§ What to work on: Quote the forum thread on ported speaker enclosures word for word, between "2. FalsehoodBass" and "you get nothing.", inclusive.

§ Extract:
--- START ---

Discussion in 'Amps and Cabs [BG]' started by Gabu, Feb 16, 2002.


  1. Gabu

    Gabu

    Jan 2, 2001
    Lake Elsinore, CA
    When you have a ported enclosure sound eminates from the ports as well as from the speaker, right? If that is the case, is this in phase or out of phase with the speaker?
     
  2. FalsehoodBass

    FalsehoodBass

    Jul 22, 2001
    Denver, CO
    i don't know the answer to this but i'm gona bump it up so that maybe someone will.

    I would assume that the port radiates in phase with the speakers, since if it were out of phase it would cancel your sound so the resuld would be nothing.... like the port would push air out while the speaker sucked it in, so you get nothing.

--- END ---

Collected data
--- START ---

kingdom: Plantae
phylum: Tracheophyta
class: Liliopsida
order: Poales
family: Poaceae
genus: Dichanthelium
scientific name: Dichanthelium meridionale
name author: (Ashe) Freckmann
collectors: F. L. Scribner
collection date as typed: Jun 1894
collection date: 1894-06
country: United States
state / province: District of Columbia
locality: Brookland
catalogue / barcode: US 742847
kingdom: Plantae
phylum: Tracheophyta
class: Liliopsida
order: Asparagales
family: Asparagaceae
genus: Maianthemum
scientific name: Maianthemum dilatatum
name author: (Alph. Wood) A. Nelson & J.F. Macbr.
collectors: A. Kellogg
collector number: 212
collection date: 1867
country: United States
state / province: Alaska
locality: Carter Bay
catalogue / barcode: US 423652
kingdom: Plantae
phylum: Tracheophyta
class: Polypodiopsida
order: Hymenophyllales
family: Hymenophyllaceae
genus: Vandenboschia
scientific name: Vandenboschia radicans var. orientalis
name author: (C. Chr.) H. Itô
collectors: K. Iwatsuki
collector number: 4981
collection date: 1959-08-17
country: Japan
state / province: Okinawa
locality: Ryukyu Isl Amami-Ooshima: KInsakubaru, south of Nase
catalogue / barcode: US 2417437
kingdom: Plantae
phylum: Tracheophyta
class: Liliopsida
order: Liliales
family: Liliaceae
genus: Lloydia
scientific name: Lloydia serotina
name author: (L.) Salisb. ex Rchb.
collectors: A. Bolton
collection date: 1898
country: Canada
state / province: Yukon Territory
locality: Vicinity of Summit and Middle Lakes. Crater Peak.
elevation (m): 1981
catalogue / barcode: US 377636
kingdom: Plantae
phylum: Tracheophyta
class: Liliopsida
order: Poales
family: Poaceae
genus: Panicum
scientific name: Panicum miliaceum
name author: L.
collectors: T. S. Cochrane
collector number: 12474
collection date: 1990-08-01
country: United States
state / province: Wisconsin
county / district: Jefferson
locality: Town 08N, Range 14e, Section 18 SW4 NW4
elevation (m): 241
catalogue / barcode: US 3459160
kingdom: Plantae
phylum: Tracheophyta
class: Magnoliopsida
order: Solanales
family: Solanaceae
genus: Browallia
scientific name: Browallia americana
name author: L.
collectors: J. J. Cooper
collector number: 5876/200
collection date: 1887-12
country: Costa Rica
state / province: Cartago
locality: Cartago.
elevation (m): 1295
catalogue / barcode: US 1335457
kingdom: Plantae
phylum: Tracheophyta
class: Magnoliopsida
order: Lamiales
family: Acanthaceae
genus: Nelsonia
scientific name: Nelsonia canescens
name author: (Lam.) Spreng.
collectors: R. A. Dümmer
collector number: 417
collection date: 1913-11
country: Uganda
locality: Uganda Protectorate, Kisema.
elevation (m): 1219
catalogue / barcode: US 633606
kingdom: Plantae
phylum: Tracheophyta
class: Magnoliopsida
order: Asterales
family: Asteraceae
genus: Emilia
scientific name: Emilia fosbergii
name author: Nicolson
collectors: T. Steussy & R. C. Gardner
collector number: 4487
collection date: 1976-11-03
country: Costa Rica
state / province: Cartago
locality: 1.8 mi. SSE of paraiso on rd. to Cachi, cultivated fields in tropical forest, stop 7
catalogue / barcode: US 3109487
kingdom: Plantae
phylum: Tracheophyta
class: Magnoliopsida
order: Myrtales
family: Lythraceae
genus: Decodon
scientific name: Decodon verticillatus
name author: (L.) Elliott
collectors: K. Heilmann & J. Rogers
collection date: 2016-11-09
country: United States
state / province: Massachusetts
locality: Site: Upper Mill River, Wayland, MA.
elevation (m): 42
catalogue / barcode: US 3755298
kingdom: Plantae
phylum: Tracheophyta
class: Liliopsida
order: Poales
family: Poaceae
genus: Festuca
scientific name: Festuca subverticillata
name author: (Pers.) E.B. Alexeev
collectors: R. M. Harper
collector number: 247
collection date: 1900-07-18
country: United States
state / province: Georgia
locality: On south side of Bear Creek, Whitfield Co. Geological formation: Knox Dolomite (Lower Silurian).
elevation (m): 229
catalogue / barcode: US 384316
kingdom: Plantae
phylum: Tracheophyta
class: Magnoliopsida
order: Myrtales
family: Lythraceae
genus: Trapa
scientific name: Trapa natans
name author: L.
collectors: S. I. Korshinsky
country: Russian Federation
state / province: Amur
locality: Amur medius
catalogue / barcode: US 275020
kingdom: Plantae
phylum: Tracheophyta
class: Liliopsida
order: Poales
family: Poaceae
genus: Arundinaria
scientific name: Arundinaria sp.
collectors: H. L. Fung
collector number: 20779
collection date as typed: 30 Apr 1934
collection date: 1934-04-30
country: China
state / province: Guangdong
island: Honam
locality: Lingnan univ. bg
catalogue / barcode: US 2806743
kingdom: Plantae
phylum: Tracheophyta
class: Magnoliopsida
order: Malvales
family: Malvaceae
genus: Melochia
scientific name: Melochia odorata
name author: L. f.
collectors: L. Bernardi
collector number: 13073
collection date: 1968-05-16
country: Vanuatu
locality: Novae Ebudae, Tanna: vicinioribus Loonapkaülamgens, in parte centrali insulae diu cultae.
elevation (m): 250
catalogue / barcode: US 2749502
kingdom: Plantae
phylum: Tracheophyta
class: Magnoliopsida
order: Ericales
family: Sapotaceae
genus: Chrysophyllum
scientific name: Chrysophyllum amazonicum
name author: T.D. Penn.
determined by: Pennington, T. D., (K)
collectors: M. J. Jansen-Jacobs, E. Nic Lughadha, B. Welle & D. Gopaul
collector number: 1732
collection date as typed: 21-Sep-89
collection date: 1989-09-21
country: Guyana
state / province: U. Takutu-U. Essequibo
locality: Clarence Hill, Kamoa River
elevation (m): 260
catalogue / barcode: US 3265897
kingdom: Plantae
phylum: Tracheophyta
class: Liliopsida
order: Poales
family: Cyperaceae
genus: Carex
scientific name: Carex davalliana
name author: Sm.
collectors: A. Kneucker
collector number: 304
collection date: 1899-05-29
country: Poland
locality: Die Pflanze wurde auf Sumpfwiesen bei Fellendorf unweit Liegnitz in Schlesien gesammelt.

--- END ---

§ Solution to this exercise:
2. FalsehoodBass

    FalsehoodBass

    Jul 22, 2001
    Denver, CO
    i don't know the answer to this but i'm gona bump it up so that maybe someone will.

    I would assume that the port radiates in phase with the speakers, since if it were out of phase it would cancel your sound so the resuld would be nothing.... like the port would push air out while the speaker sucked it in, so you get nothing.